On this holiday, let us give thanks.

I’m thankful Broncos General Manager George Paton signed two high-end wide receivers for the price of one.

Seriously, let’s do the math on the deals earned by Courtland Sutton and Tim Patrick.

Sutton, a blue-chip, physically dominating receiver, was signed to a four-year, $60.8 million deal, or $15.2 million per year. Tim Patrick inked a three-year, $30 million extension that was surprising to me, although well-earned for his incredible reliability in the face of mediocre quarterbacking. Even if all the money in those contracts were guaranteed (it’s not), it adds up to $25.2 million per year. That’s less than the $27.25 million per year earned by Arizona receiver DeAndre Hopkins, arguably the best wideout in the league. It’s only slightly more than the market-setting deal due this offseason to DaVante Adams, which Pro Football Focus projects to be around $23.25 per year.

It is, in short, an absolute steal to lock down two excellent receivers at that price point. Sutton’s deal, in particular, is well below the value he’d secure in free agency.

What does this mean for Paton’s long-term plans?

Well, it hearkens back to the playbook used by John Elway between 2011 and 2015 as the Broncos were made attractive to — and built around — Peyton Manning. Julius Thomas and Orlando Franklin were drafted in 2011, and Willis McGahee was brought in via free agency. In 2012, Wes Welker was added and Manny Ramirez extended. The next year began with a franchise tag for longtime offensive tackle Ryan Clady that eventually progressed to a five-year extension. It was also in 2013 that C.J. Anderson was signed as an undrafted free agent, though it took a couple years for him to fully bloom. Emmanuel Sanders was added in 2014 and Demaryius Thomas was first tagged, then extended in 2015.

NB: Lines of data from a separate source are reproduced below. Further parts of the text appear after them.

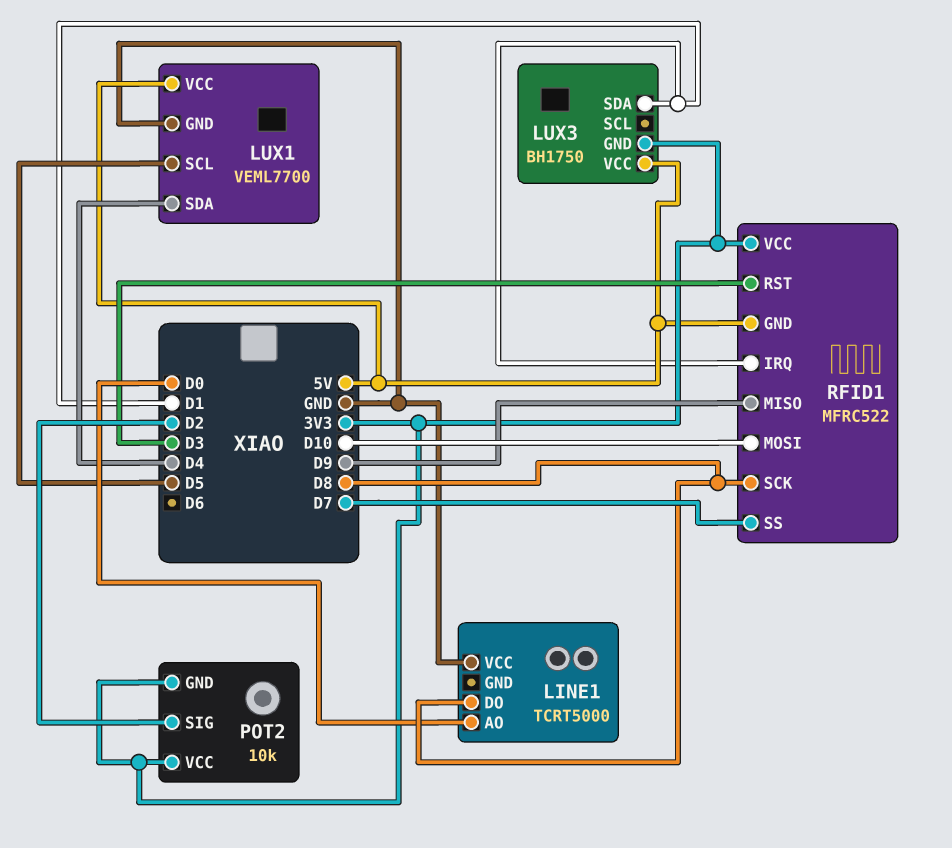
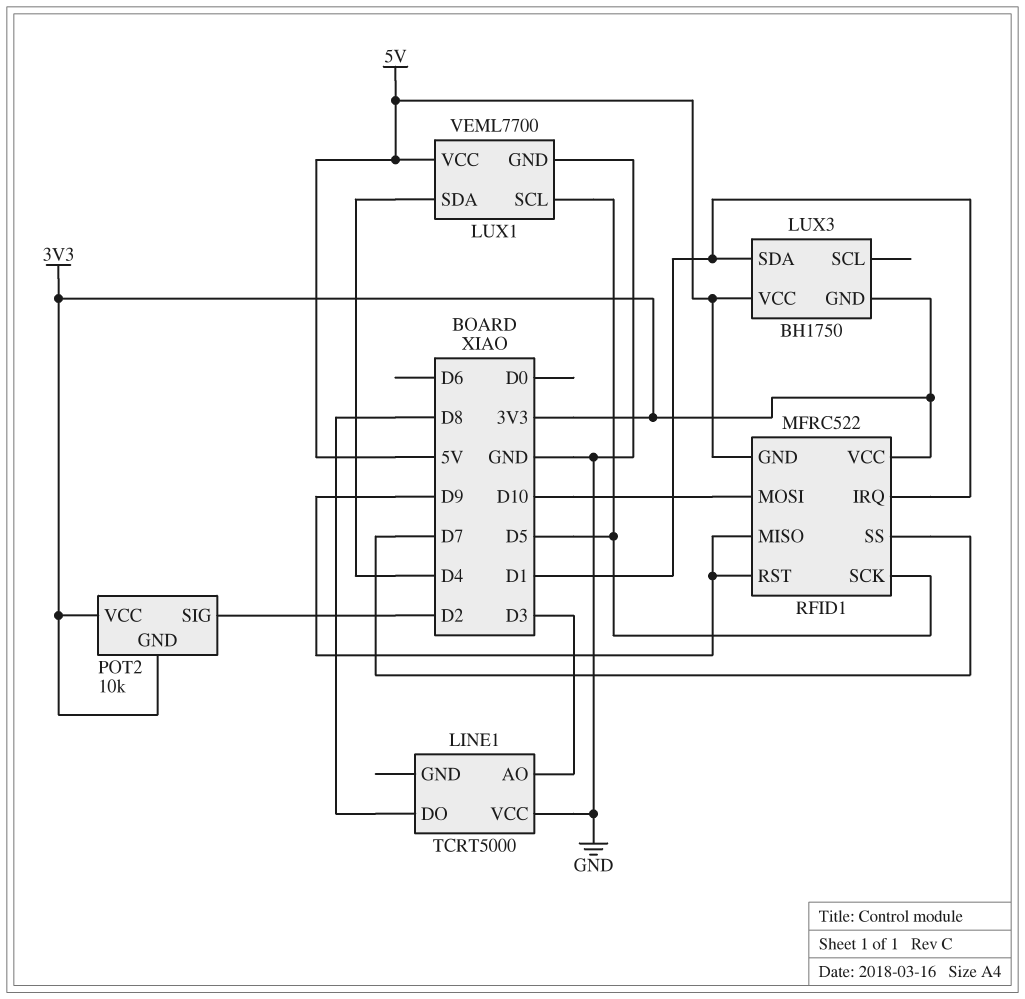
LINE1 pin AO: D0 -> D3
RFID1 pin RST: D3 -> D9
RFID1 pin SCK: D8 -> D5

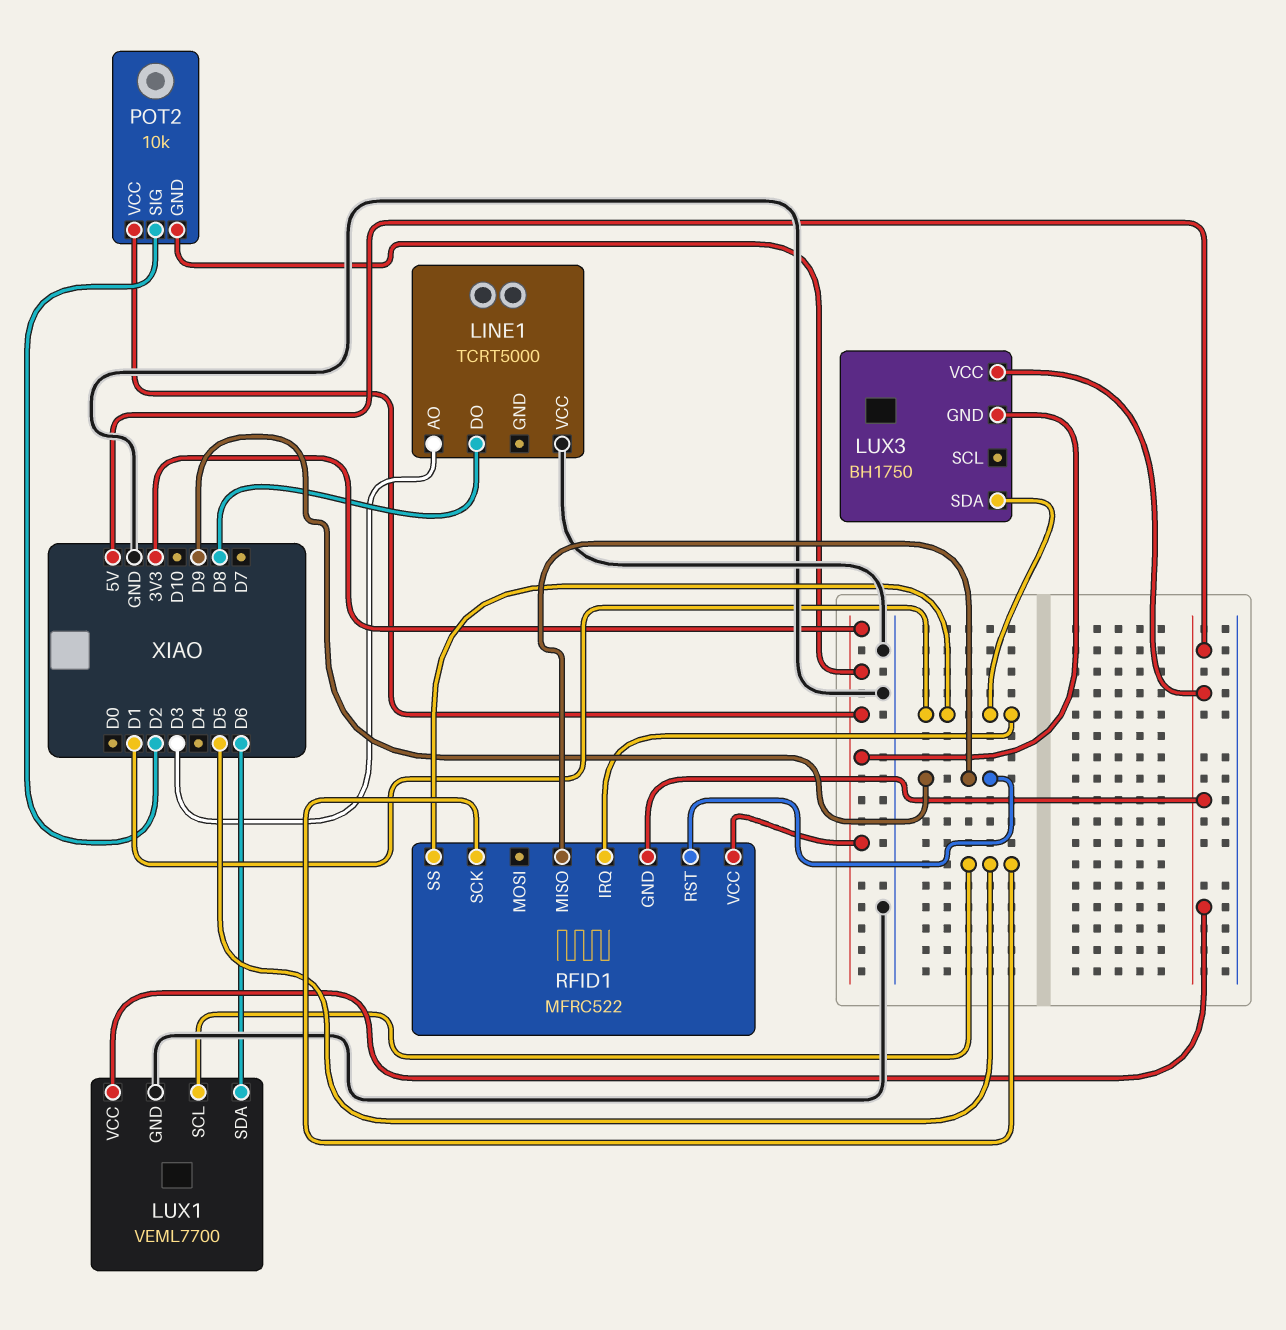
LUX1 pin SDA: D4 -> D6
RFID1 pin MOSI: D10 -> none
RFID1 pin SS: D7 -> D1

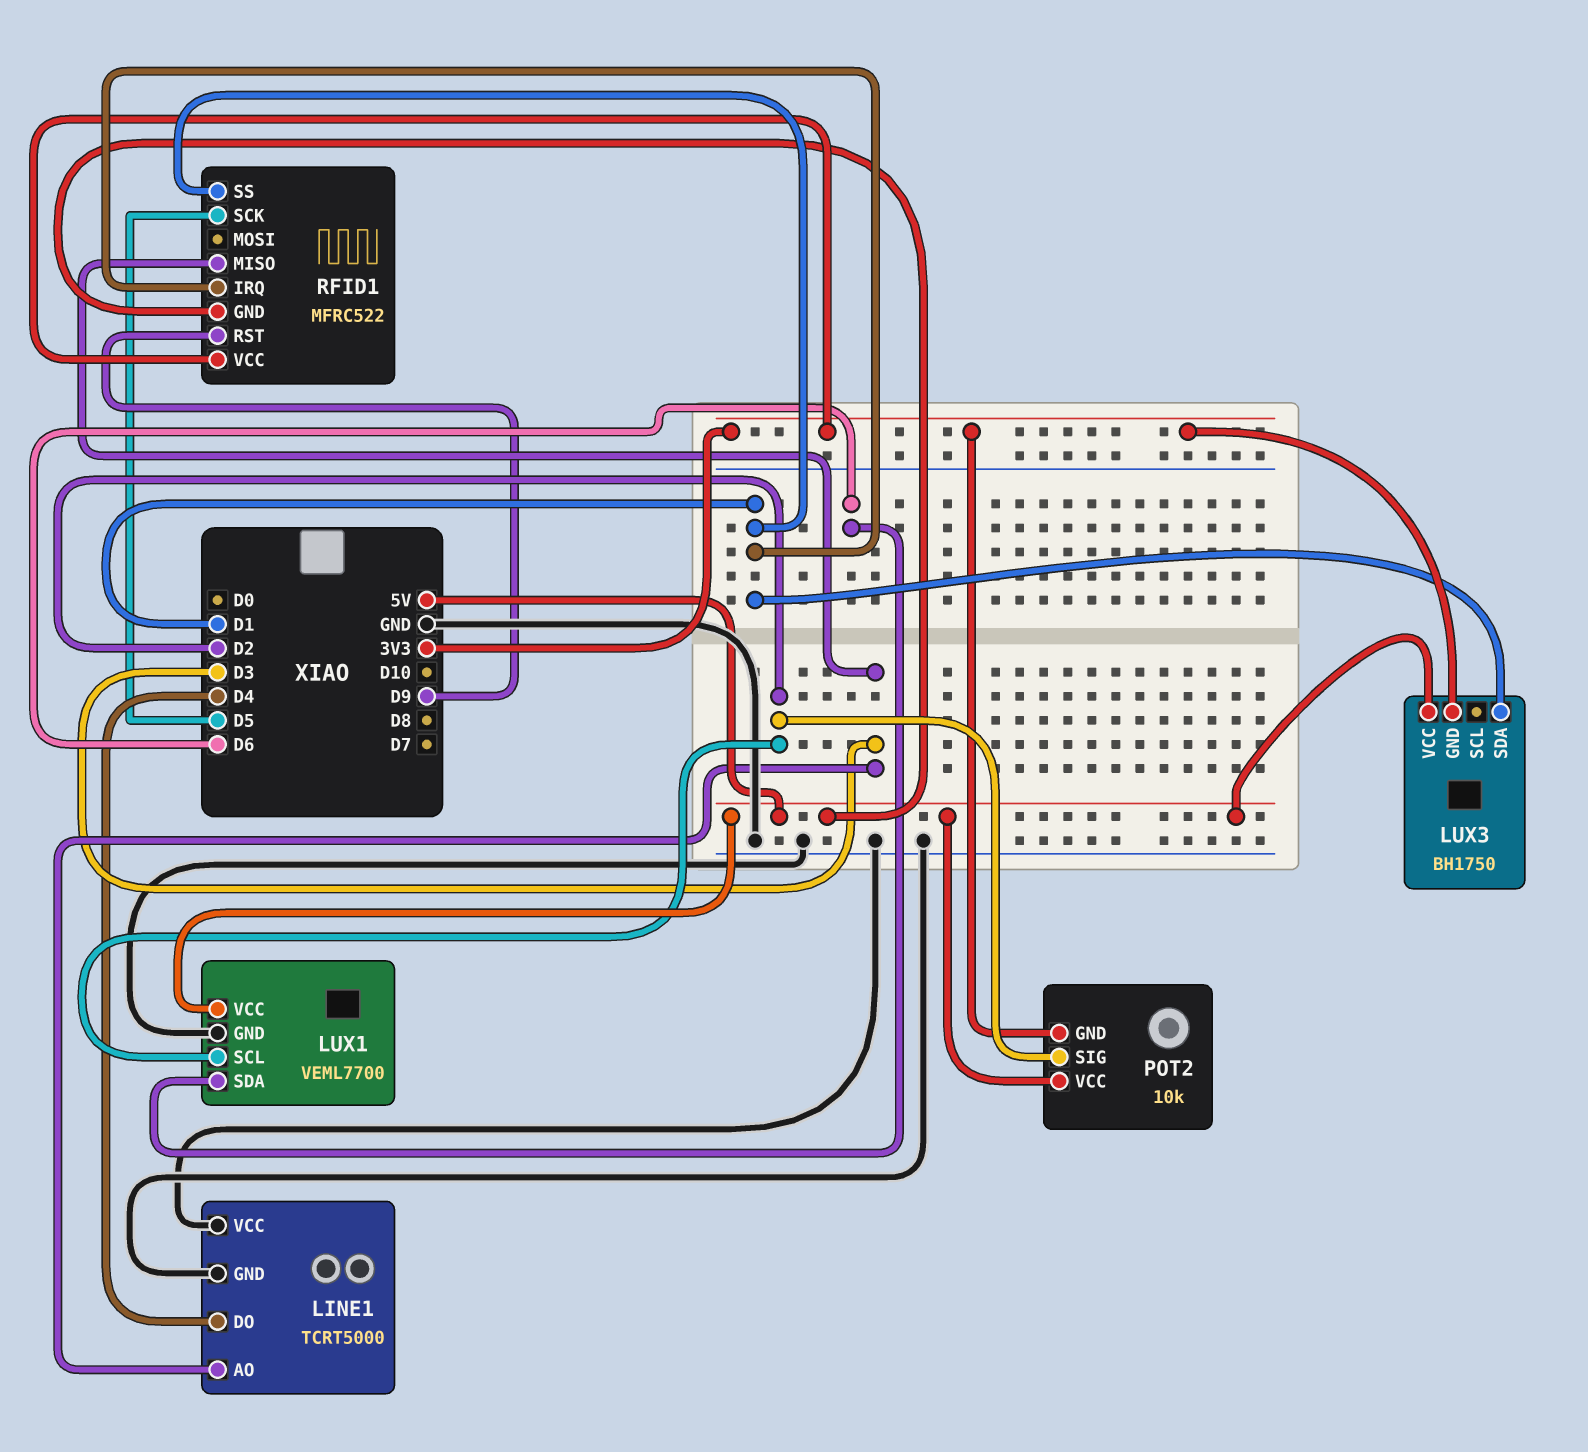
LINE1 pin DO: D8 -> D4
LINE1 pin GND: none -> GND
LUX1 pin SCL: D5 -> D2
POT2 pin VCC: 3V3 -> 5V
RFID1 pin MISO: D9 -> D3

Not to mention all the defensive improvements the Broncos made in that span.

All of these changes were in the service of landing and appeasing a Hall-of-Fame quarterback and they have direct parallels to the modern Broncos. In addition to the two brilliant wide receiver signings, left tackle Garett Bolles was inked to a long-term deal. Dalton Risner and Quinn Meinerz were drafted to fill out the offensive line. Running back Javonte Williams was brought in with some serious draft capital.

All that, with the integrity of an incredible secondary and defensive front maintained.

Paton’s just rolling out the red carpet a little sooner than Elway did.

For whom is this roster built? That remains to be seen. Aaron Rodgers is probably the strongest candidate, if not my favorite choice. The antics aren’t for me but his play on the field would make the Broncos an instant Super Bowl contender. The roster around him would be better than anything the Packers supplied him with.

The other option is Russell Wilson, whose relationship with Seattle is rocky at best. It seems unlikely he’ll play out the remainder of his contract with the Seahawks as quarterback salary numbers climb. With the framework being set up in Denver and a potential coaching change on the horizon, perhaps the chance to mold a team in his own image is appealing the Wilson. He’d get to play behind a decent offensive line for once in his career, too.

Then there’s the third door, which is perhaps the riskiest of all. The Broncos could roll the dice in the draft. Matt Corral will likely be off the board by the time Denver picks, though he can’t be completely ruled out with all the draft capital gained by the Broncos through the trade of Von Miller. Crazier trades have happened.

Malik Willis could be the answer, with the Broncos tailoring an offense to his Lamar Jackson-like skillset.

Carson Strong is a great pick if we’re drafting in 2002. Not so much for 2022. Sam Howell is a ton of fun to watch in college but his pro potential is questionable at best.

All the pieces are in place. Signing Sutton and Patrick means big things for the Broncos’ offense. Now they just need to find a man to run it.

I’M NOT A BETTING MAN, BUT…

The Broncos are 2.5-point underdogs at home against the Chargers. Although there are some big offensive disparities, particularly at QB, the Broncos have won seven of the past eight games played at Mile High.

Whether past success is indicative of the future remains to be seen but there’s value to be found elsewhere in the game. The under is hit by both the Broncos (70%) and Chargers (60%) more often than not this season. In terms of player props, Justin Herbert is a consistently reliable rushing QB — something the Broncos struggle against — and Austin Ekeler has scored at least one touchdown in 70% of contests.